Interest Rates Matter
You've heard the fear-mongering elsewhere on how the US financial system is fraught with leverage and debt, so no need to belabor the point here, but I do want to remind that I still much higher yields moving forward so this debt overhang actually matters to market returns:
There is $30.5+ trillion in national debt.
Total Public Debt/GDP ratio is 143+%.
Total (Public & Private) Debt/GDP ratio is 370%.
Rising and 'sticky' interest rates will make the interest payments on these debts unsustainable. Junk bonds are already pricing in 50% default.

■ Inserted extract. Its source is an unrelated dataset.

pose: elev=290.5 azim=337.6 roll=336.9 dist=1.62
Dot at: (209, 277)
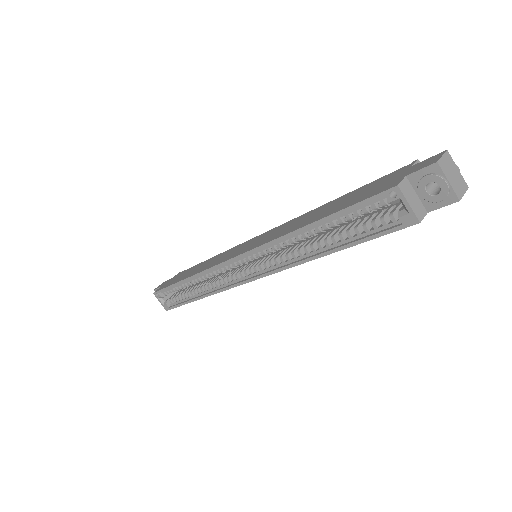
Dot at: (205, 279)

Inflation is expected to print at/above 9% for the next CPI release in June and Fed Funds Rate forecasts a 3.25-3.5 percent fed funds rate by year-end. There is a massive amount of catching up the Fed should do given they have only risen to a range of 1.5-1.75 percent. Most analysts think they won't raise but cut rates given treasury liquidity concerns, economic growth slowdown, recession worries, unemployment rising and corporate earnings contraction.

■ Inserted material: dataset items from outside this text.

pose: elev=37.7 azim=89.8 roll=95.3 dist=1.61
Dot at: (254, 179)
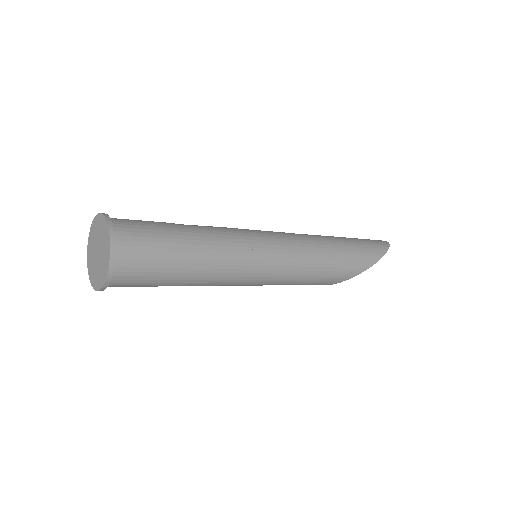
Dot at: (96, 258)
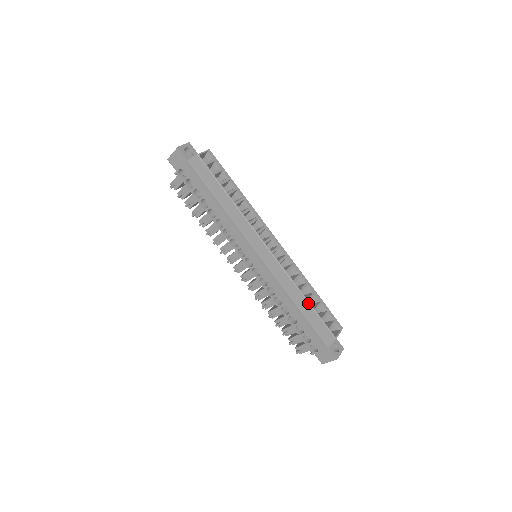
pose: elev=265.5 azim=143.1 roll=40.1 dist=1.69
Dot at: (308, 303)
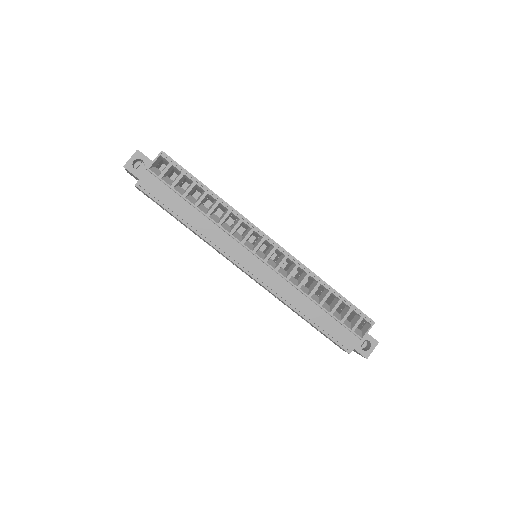
Dot at: (320, 308)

I think the market will price yields higher as bonds continue to sell off on the back of very sticky inflation, oil shocks to come and geo-political conflict that continues to disrupt foreign currency markets (read: selling of US treasuries to access much-needed US dollars).
Higher US dollar is my baseline bet with lower euro and yen. Higher yields with lower equities is my baseline bet on spiking oil and gas from Eurozone energy crisis. Nothing has changed that macro view that has driven much of my THINGS OVER PAPER mantra since July 2020.
Even Wall Street analyst ratings at 20yr highs and consumer sentiment at all time lows (see University of Michigan charts below) hasn't changed my mind. Even as University of Michigan Consumer Sentiment is an early recession tell which often causes yields to fall. I contend: Recession + Inflation = Stagflation. We have experienced PEAK LIQUIDITY and PEAK VALUATIONS but I do not believe we have come close to PEAK INFLATION. We'll have some more data points next month:
Economic data releases of importance are after quarter end:
July 8: June Jobs Report (Fed wants higher unemployment rate)
July 13: June CPI Print (Fed does not want the expected 9% print)
July 15th: Q2 Earnings season kicks off (Fed wants demand destruction so EPS guidance will be tough)
July 27: FOMC Meeting (Fed is expected to hike another 75 bp)
July 28: Advanced Estimate GDP for Q2 '22 (Fed says no fear of growth slowdown but negative GDP growth is drawing closer)
In the meantime, optionality into End-of-quarter remains tight:As per SpotGamma:
Rallies into June OPEX should be categorized as “short covering” and subject to failure.
The $3600 JPM 6/30 short put strike (3620) is our major downside support into June 30th.
The $4285 JPM 6/30 long put strike is our major upside level into June 30th.
Having said that, big picture, Powell may talk of Fed's hope for an economic (and market) soft landing but is risking a hard one to reduce inflation running at the fastest rate for 40 years by raising rates rapidly. In order to position in the market safely, the question investors are asking themselves is whether this is a mid-cycle slowdown or a cycle-ending recession.
Central Banks and Wall Street may not want to tell us, but consumer sentiment and bond traders already have.